--- RECORDS FOR PROCESSING Enclosed Below ---
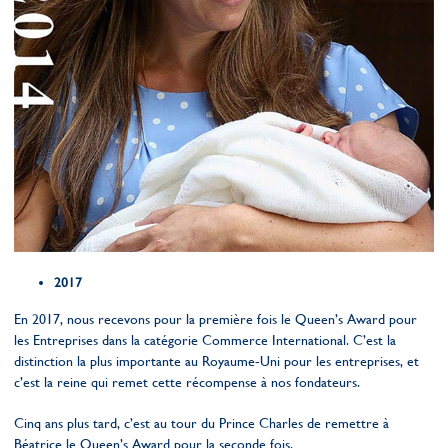
2017
En 2017, nous recevons pour la première fois le Queen’s Award pour
les Entreprises dans la catégorie Commerce International. C’est la
distinction la plus importante au Royaume-Uni pour les entreprises, et
c’est la reine qui remet cette récompense à nos fondateurs.
Cinq ans plus tard, c’est au tour du Prince Charles de remettre à
Béatrice le Queen’s Award pour la seconde fois.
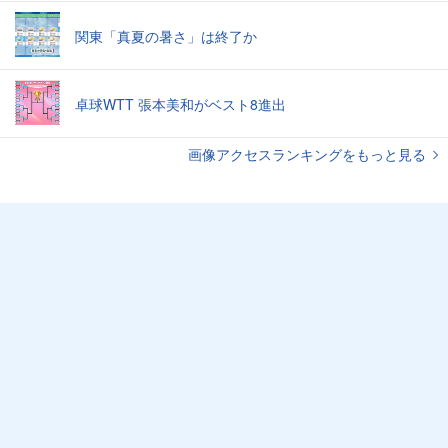
関東「真夏の暑さ」は終了か
卓球WTT 張本美和がベスト8進出
画像アクセスランキングをもっと見る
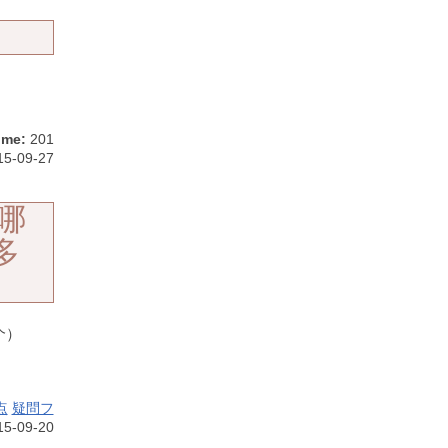
ime:
201
5-09-27
哪
多
个）
点
疑問フ
5-09-20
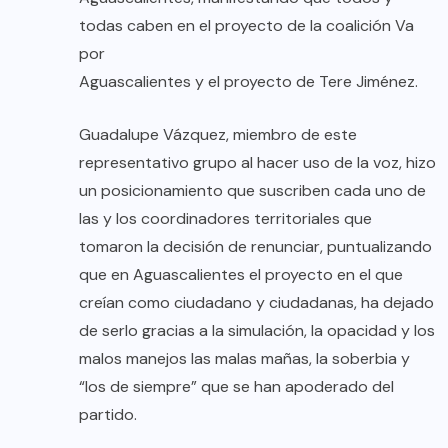
todas caben en el proyecto de la coalición Va
por
Aguascalientes y el proyecto de Tere Jiménez.
Guadalupe Vázquez, miembro de este
representativo grupo al hacer uso de la voz, hizo
un posicionamiento que suscriben cada uno de
las y los coordinadores territoriales que
tomaron la decisión de renunciar, puntualizando
que en Aguascalientes el proyecto en el que
creían como ciudadano y ciudadanas, ha dejado
de serlo gracias a la simulación, la opacidad y los
malos manejos las malas mañas, la soberbia y
“los de siempre” que se han apoderado del
partido.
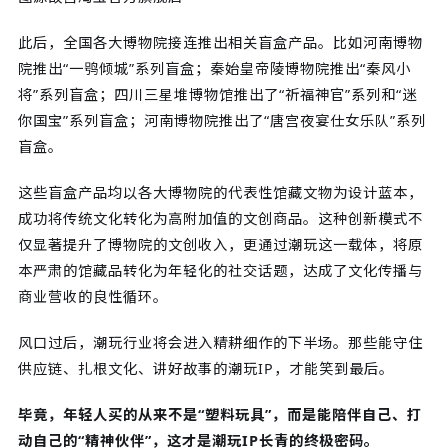
此后，全国各大博物院接连推出相关盲盒产品。比如河南博物
院推出“一鸮倾城”系列盲盒；秦始皇帝陵博物院推出“秦风小
将”系列盲盒；四川三星堆博物馆推出了“祈福神官”系列和“迷
你国宝”系列盲盒；河南博物院推出了“唐宫夜宴仕女乐队”系列
盲盒。
这些盲盒产品均以各大博物院的代表性馆藏文物为设计蓝本，
成功将传统文化转化为高附加值的文创商品。这种创新模式不
仅显著提升了博物院的文创收入，更通过潮玩这一载体，将原
本严肃的馆藏品转化为年轻化的社交话题，达成了文化传播与
商业营收的良性循环。
风口过后，潮玩行业将会进入精耕细作的下半场。那些能守住
供应链、扎根文化、讲好故事的潮玩IP，才能笑到最后。
毕竟，年轻人买的从来不是“塑料玩具”，而是能陪伴自己、打
动自己的“精神伙伴”，这才是潮玩IP长青的终极密码。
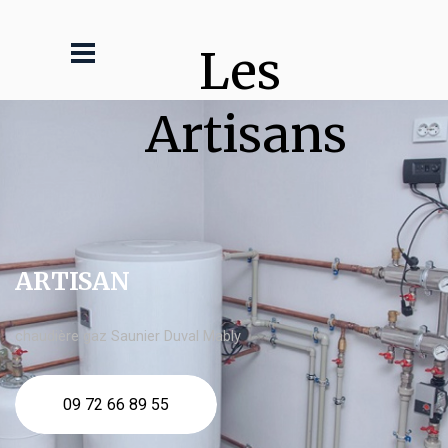
Les 
Artisans
ARTISAN
chaudière gaz Saunier Duval Mably
09 72 66 89 55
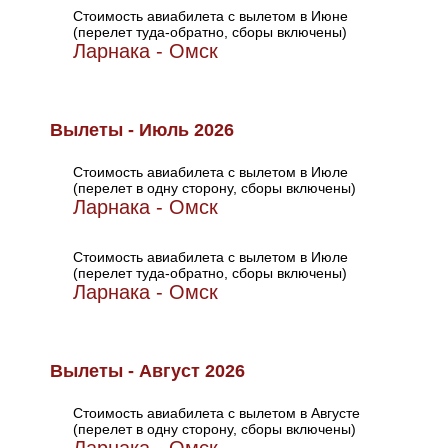
Стоимость авиабилета с вылетом в Июне
(перелет туда-обратно, сборы включены)
Ларнака - Омск
Вылеты - Июль 2026
Стоимость авиабилета с вылетом в Июле
(перелет в одну сторону, сборы включены)
Ларнака - Омск
Стоимость авиабилета с вылетом в Июле
(перелет туда-обратно, сборы включены)
Ларнака - Омск
Вылеты - Август 2026
Стоимость авиабилета с вылетом в Августе
(перелет в одну сторону, сборы включены)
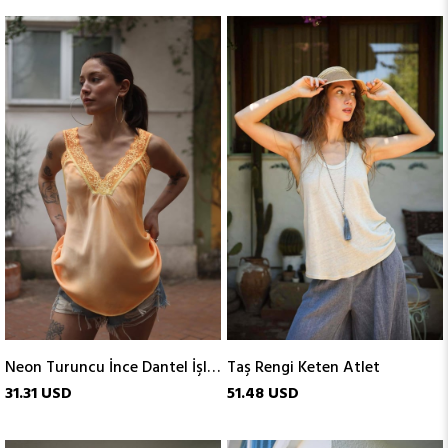
Neon Turuncu İnce Dantel İşlemeli Atlet
Taş Rengi Keten Atlet
31.31 USD
51.48 USD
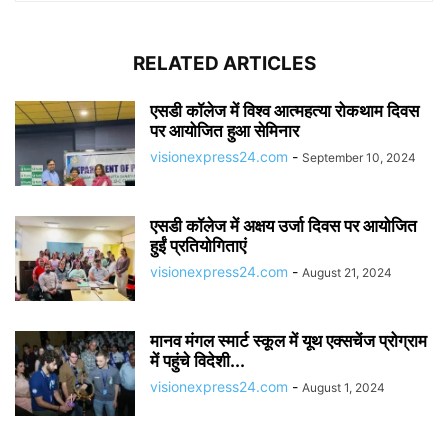
RELATED ARTICLES
एसडी कॉलेज में विश्व आत्महत्या रोकथाम दिवस
पर आयोजित हुआ सेमिनार
visionexpress24.com
-
September 10, 2024
एसडी कॉलेज में अक्षय उर्जा दिवस पर आयोजित
हुईं प्रतियोगिताएं
visionexpress24.com
-
August 21, 2024
मानव मंगल स्मार्ट स्कूल में यूथ एक्सचेंज प्रोग्राम
में पहुंचे विदेशी...
visionexpress24.com
-
August 1, 2024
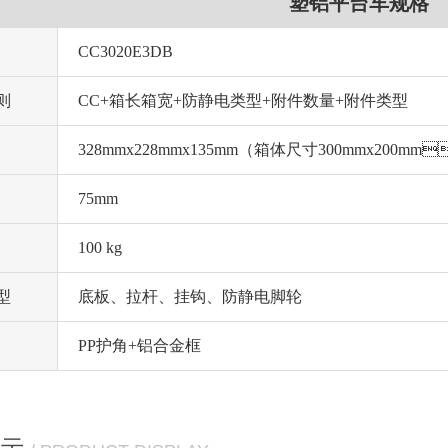
塑铝平台车规格
CC3020E3DB
则
CC+箱长箱宽+防静电类型+附件数量+附件类型
328mmx228mmx135mm（箱体尺寸300mmx20
75mm
100 kg
型
底板、拉杆、挂钩、防静电脚轮
PP护角+铝合金框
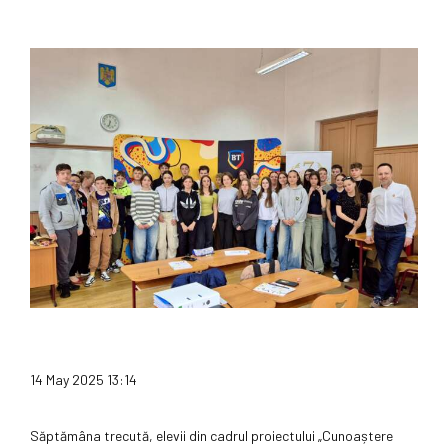
14 May 2025 13:14
Săptămâna trecută, elevii din cadrul proiectului „Cunoaștere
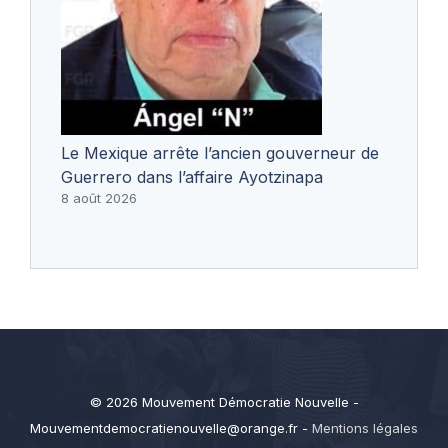
Le Mexique arrête l’ancien gouverneur de
Guerrero dans l’affaire Ayotzinapa
8 août 2026
© 2026 Mouvement Démocratie Nouvelle -
Mouvementdemocratienouvelle@orange.fr
-
Mentions légales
--- End of Enclosed RECORDS FOR PROCESSING ---
# [ACTIVITY]
Please print every record above exactly, but leave the pictures out.

# [TASK RESPONSE]
2017
En 2017, nous recevons pour la première fois le Queen’s Award pour
les Entreprises dans la catégorie Commerce International. C’est la
distinction la plus importante au Royaume-Uni pour les entreprises, et
c’est la reine qui remet cette récompense à nos fondateurs.
Cinq ans plus tard, c’est au tour du Prince Charles de remettre à
Béatrice le Queen’s Award pour la seconde fois.
関東「真夏の暑さ」は終了か
卓球WTT 張本美和がベスト8進出
画像アクセスランキングをもっと見る
ime:
201
5-09-27
哪
多
个）
点
疑問フ
5-09-20
todas caben en el proyecto de la coalición Va
por
Aguascalientes y el proyecto de Tere Jiménez.
Guadalupe Vázquez, miembro de este
representativo grupo al hacer uso de la voz, hizo
un posicionamiento que suscriben cada uno de
las y los coordinadores territoriales que
tomaron la decisión de renunciar, puntualizando
que en Aguascalientes el proyecto en el que
creían como ciudadano y ciudadanas, ha dejado
de serlo gracias a la simulación, la opacidad y los
malos manejos las malas mañas, la soberbia y
“los de siempre” que se han apoderado del
partido.
此后，全国各大博物院接连推出相关盲盒产品。比如河南博物
院推出“一鸮倾城”系列盲盒；秦始皇帝陵博物院推出“秦风小
将”系列盲盒；四川三星堆博物馆推出了“祈福神官”系列和“迷
你国宝”系列盲盒；河南博物院推出了“唐宫夜宴仕女乐队”系列
盲盒。
这些盲盒产品均以各大博物院的代表性馆藏文物为设计蓝本，
成功将传统文化转化为高附加值的文创商品。这种创新模式不
仅显著提升了博物院的文创收入，更通过潮玩这一载体，将原
本严肃的馆藏品转化为年轻化的社交话题，达成了文化传播与
商业营收的良性循环。
风口过后，潮玩行业将会进入精耕细作的下半场。那些能守住
供应链、扎根文化、讲好故事的潮玩IP，才能笑到最后。
毕竟，年轻人买的从来不是“塑料玩具”，而是能陪伴自己、打
动自己的“精神伙伴”，这才是潮玩IP长青的终极密码。
Les 
Artisans
ARTISAN
chaudière gaz Saunier Duval Mably
09 72 66 89 55
Стоимость авиабилета с вылетом в Июне
(перелет туда-обратно, сборы включены)
Ларнака - Омск
Вылеты - Июль 2026
Стоимость авиабилета с вылетом в Июле
(перелет в одну сторону, сборы включены)
Ларнака - Омск
Стоимость авиабилета с вылетом в Июле
(перелет туда-обратно, сборы включены)
Ларнака - Омск
Вылеты - Август 2026
Стоимость авиабилета с вылетом в Августе
(перелет в одну сторону, сборы включены)
Neon Turuncu İnce Dantel İşlemeli Atlet
Taş Rengi Keten Atlet
31.31 USD
51.48 USD
RELATED ARTICLES
एसडी कॉलेज में विश्व आत्महत्या रोकथाम दिवस
पर आयोजित हुआ सेमिनार
visionexpress24.com
-
September 10, 2024
एसडी कॉलेज में अक्षय उर्जा दिवस पर आयोजित
हुईं प्रतियोगिताएं
visionexpress24.com
-
August 21, 2024
मानव मंगल स्मार्ट स्कूल में यूथ एक्सचेंज प्रोग्राम
में पहुंचे विदेशी...
visionexpress24.com
-
August 1, 2024
塑铝平台车规格
CC3020E3DB
则
CC+箱长箱宽+防静电类型+附件数量+附件类型
328mmx228mmx135mm（箱体尺寸300mmx20
75mm
100 kg
型
底板、拉杆、挂钩、防静电脚轮
PP护角+铝合金框
14 May 2025 13:14
Săptămâna trecută, elevii din cadrul proiectului „Cunoaștere
Le Mexique arrête l’ancien gouverneur de
Guerrero dans l’affaire Ayotzinapa
8 août 2026
© 2026 Mouvement Démocratie Nouvelle -
Mouvementdemocratienouvelle@orange.fr
-
Mentions légales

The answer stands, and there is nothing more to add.